----- MATERIAL SUPPLIED -----
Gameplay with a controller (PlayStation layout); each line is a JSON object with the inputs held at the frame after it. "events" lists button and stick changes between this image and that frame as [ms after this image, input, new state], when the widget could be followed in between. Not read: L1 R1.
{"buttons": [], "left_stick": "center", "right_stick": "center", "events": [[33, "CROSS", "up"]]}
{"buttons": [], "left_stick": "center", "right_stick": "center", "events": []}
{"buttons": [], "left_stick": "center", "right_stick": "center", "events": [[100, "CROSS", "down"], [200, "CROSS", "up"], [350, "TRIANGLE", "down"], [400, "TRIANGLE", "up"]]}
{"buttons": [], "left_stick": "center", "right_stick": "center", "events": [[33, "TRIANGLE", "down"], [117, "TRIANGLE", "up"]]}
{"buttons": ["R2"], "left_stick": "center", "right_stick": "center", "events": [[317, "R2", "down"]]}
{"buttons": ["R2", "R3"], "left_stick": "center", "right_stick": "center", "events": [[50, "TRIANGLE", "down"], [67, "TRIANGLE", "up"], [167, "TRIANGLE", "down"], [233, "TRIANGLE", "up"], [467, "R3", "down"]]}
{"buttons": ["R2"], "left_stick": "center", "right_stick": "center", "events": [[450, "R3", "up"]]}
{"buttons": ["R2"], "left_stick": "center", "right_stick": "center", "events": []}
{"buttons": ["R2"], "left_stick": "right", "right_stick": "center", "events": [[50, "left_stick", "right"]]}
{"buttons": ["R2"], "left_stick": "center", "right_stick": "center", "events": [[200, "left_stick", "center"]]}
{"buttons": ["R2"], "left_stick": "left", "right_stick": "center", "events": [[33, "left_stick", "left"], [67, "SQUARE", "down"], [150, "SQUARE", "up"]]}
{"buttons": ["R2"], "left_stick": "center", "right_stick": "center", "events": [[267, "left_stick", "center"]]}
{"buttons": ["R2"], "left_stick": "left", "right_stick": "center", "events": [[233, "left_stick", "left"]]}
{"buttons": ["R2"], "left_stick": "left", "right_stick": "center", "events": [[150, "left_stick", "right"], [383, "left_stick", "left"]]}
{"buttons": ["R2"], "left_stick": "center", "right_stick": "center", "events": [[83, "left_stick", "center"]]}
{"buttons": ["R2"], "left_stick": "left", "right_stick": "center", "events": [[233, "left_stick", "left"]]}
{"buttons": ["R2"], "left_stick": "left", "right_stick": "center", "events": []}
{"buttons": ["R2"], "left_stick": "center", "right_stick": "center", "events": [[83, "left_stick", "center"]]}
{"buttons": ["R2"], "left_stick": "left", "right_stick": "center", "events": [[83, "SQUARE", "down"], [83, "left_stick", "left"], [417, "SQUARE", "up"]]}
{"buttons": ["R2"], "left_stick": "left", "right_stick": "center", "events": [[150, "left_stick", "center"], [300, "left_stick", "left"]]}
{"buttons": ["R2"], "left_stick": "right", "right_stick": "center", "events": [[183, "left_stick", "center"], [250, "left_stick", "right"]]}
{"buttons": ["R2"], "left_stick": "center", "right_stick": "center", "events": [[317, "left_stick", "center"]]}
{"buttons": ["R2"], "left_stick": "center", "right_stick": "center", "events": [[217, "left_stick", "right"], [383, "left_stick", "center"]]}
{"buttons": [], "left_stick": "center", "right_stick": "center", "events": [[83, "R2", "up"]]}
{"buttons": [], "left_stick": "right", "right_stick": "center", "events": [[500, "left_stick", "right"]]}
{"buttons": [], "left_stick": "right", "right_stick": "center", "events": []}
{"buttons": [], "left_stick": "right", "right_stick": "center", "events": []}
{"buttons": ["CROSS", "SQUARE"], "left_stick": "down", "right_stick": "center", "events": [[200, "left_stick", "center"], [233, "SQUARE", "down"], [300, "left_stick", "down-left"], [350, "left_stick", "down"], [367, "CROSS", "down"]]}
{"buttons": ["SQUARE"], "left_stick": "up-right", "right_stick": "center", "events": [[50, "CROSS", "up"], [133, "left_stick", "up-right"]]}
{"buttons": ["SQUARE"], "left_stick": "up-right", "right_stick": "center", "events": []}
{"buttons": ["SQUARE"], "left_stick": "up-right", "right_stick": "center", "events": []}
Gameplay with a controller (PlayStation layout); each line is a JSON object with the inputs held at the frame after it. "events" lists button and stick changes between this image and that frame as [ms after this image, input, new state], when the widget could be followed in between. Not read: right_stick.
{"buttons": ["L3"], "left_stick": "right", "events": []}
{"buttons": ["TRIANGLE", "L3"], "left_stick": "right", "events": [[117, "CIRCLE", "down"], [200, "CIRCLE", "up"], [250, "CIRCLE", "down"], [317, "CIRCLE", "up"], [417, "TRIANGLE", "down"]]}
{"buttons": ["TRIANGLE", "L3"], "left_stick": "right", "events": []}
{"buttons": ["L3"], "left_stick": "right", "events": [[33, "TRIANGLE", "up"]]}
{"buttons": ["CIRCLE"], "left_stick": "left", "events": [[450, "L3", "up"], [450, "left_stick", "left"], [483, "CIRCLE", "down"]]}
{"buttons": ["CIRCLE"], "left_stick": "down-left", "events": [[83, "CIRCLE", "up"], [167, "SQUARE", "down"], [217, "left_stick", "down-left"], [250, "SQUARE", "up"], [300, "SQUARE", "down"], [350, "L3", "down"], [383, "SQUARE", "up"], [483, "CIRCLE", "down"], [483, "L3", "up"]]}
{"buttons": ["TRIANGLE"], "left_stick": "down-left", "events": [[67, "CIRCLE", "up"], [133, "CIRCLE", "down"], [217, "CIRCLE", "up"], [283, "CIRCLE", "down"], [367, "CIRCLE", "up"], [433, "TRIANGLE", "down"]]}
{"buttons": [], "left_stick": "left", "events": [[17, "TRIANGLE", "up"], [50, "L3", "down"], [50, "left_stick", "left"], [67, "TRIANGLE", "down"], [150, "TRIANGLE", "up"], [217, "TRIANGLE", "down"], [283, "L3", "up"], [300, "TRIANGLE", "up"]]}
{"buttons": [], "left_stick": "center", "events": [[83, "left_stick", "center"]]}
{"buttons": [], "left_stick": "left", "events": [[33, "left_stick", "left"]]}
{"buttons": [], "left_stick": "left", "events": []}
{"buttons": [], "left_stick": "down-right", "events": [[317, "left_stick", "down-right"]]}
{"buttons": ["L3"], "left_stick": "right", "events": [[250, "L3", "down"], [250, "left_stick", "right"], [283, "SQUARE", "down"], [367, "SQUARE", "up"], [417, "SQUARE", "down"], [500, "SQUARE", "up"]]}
-----
THE PROBLEM:
Exact reproduction of the whole material is the required answer.

COMPLETED TASK:
Gameplay with a controller (PlayStation layout); each line is a JSON object with the inputs held at the frame after it. "events" lists button and stick changes between this image and that frame as [ms after this image, input, new state], when the widget could be followed in between. Not read: L1 R1.
{"buttons": [], "left_stick": "center", "right_stick": "center", "events": [[33, "CROSS", "up"]]}
{"buttons": [], "left_stick": "center", "right_stick": "center", "events": []}
{"buttons": [], "left_stick": "center", "right_stick": "center", "events": [[100, "CROSS", "down"], [200, "CROSS", "up"], [350, "TRIANGLE", "down"], [400, "TRIANGLE", "up"]]}
{"buttons": [], "left_stick": "center", "right_stick": "center", "events": [[33, "TRIANGLE", "down"], [117, "TRIANGLE", "up"]]}
{"buttons": ["R2"], "left_stick": "center", "right_stick": "center", "events": [[317, "R2", "down"]]}
{"buttons": ["R2", "R3"], "left_stick": "center", "right_stick": "center", "events": [[50, "TRIANGLE", "down"], [67, "TRIANGLE", "up"], [167, "TRIANGLE", "down"], [233, "TRIANGLE", "up"], [467, "R3", "down"]]}
{"buttons": ["R2"], "left_stick": "center", "right_stick": "center", "events": [[450, "R3", "up"]]}
{"buttons": ["R2"], "left_stick": "center", "right_stick": "center", "events": []}
{"buttons": ["R2"], "left_stick": "right", "right_stick": "center", "events": [[50, "left_stick", "right"]]}
{"buttons": ["R2"], "left_stick": "center", "right_stick": "center", "events": [[200, "left_stick", "center"]]}
{"buttons": ["R2"], "left_stick": "left", "right_stick": "center", "events": [[33, "left_stick", "left"], [67, "SQUARE", "down"], [150, "SQUARE", "up"]]}
{"buttons": ["R2"], "left_stick": "center", "right_stick": "center", "events": [[267, "left_stick", "center"]]}
{"buttons": ["R2"], "left_stick": "left", "right_stick": "center", "events": [[233, "left_stick", "left"]]}
{"buttons": ["R2"], "left_stick": "left", "right_stick": "center", "events": [[150, "left_stick", "right"], [383, "left_stick", "left"]]}
{"buttons": ["R2"], "left_stick": "center", "right_stick": "center", "events": [[83, "left_stick", "center"]]}
{"buttons": ["R2"], "left_stick": "left", "right_stick": "center", "events": [[233, "left_stick", "left"]]}
{"buttons": ["R2"], "left_stick": "left", "right_stick": "center", "events": []}
{"buttons": ["R2"], "left_stick": "center", "right_stick": "center", "events": [[83, "left_stick", "center"]]}
{"buttons": ["R2"], "left_stick": "left", "right_stick": "center", "events": [[83, "SQUARE", "down"], [83, "left_stick", "left"], [417, "SQUARE", "up"]]}
{"buttons": ["R2"], "left_stick": "left", "right_stick": "center", "events": [[150, "left_stick", "center"], [300, "left_stick", "left"]]}
{"buttons": ["R2"], "left_stick": "right", "right_stick": "center", "events": [[183, "left_stick", "center"], [250, "left_stick", "right"]]}
{"buttons": ["R2"], "left_stick": "center", "right_stick": "center", "events": [[317, "left_stick", "center"]]}
{"buttons": ["R2"], "left_stick": "center", "right_stick": "center", "events": [[217, "left_stick", "right"], [383, "left_stick", "center"]]}
{"buttons": [], "left_stick": "center", "right_stick": "center", "events": [[83, "R2", "up"]]}
{"buttons": [], "left_stick": "right", "right_stick": "center", "events": [[500, "left_stick", "right"]]}
{"buttons": [], "left_stick": "right", "right_stick": "center", "events": []}
{"buttons": [], "left_stick": "right", "right_stick": "center", "events": []}
{"buttons": ["CROSS", "SQUARE"], "left_stick": "down", "right_stick": "center", "events": [[200, "left_stick", "center"], [233, "SQUARE", "down"], [300, "left_stick", "down-left"], [350, "left_stick", "down"], [367, "CROSS", "down"]]}
{"buttons": ["SQUARE"], "left_stick": "up-right", "right_stick": "center", "events": [[50, "CROSS", "up"], [133, "left_stick", "up-right"]]}
{"buttons": ["SQUARE"], "left_stick": "up-right", "right_stick": "center", "events": []}
{"buttons": ["SQUARE"], "left_stick": "up-right", "right_stick": "center", "events": []}
Gameplay with a controller (PlayStation layout); each line is a JSON object with the inputs held at the frame after it. "events" lists button and stick changes between this image and that frame as [ms after this image, input, new state], when the widget could be followed in between. Not read: right_stick.
{"buttons": ["L3"], "left_stick": "right", "events": []}
{"buttons": ["TRIANGLE", "L3"], "left_stick": "right", "events": [[117, "CIRCLE", "down"], [200, "CIRCLE", "up"], [250, "CIRCLE", "down"], [317, "CIRCLE", "up"], [417, "TRIANGLE", "down"]]}
{"buttons": ["TRIANGLE", "L3"], "left_stick": "right", "events": []}
{"buttons": ["L3"], "left_stick": "right", "events": [[33, "TRIANGLE", "up"]]}
{"buttons": ["CIRCLE"], "left_stick": "left", "events": [[450, "L3", "up"], [450, "left_stick", "left"], [483, "CIRCLE", "down"]]}
{"buttons": ["CIRCLE"], "left_stick": "down-left", "events": [[83, "CIRCLE", "up"], [167, "SQUARE", "down"], [217, "left_stick", "down-left"], [250, "SQUARE", "up"], [300, "SQUARE", "down"], [350, "L3", "down"], [383, "SQUARE", "up"], [483, "CIRCLE", "down"], [483, "L3", "up"]]}
{"buttons": ["TRIANGLE"], "left_stick": "down-left", "events": [[67, "CIRCLE", "up"], [133, "CIRCLE", "down"], [217, "CIRCLE", "up"], [283, "CIRCLE", "down"], [367, "CIRCLE", "up"], [433, "TRIANGLE", "down"]]}
{"buttons": [], "left_stick": "left", "events": [[17, "TRIANGLE", "up"], [50, "L3", "down"], [50, "left_stick", "left"], [67, "TRIANGLE", "down"], [150, "TRIANGLE", "up"], [217, "TRIANGLE", "down"], [283, "L3", "up"], [300, "TRIANGLE", "up"]]}
{"buttons": [], "left_stick": "center", "events": [[83, "left_stick", "center"]]}
{"buttons": [], "left_stick": "left", "events": [[33, "left_stick", "left"]]}
{"buttons": [], "left_stick": "left", "events": []}
{"buttons": [], "left_stick": "down-right", "events": [[317, "left_stick", "down-right"]]}
{"buttons": ["L3"], "left_stick": "right", "events": [[250, "L3", "down"], [250, "left_stick", "right"], [283, "SQUARE", "down"], [367, "SQUARE", "up"], [417, "SQUARE", "down"], [500, "SQUARE", "up"]]}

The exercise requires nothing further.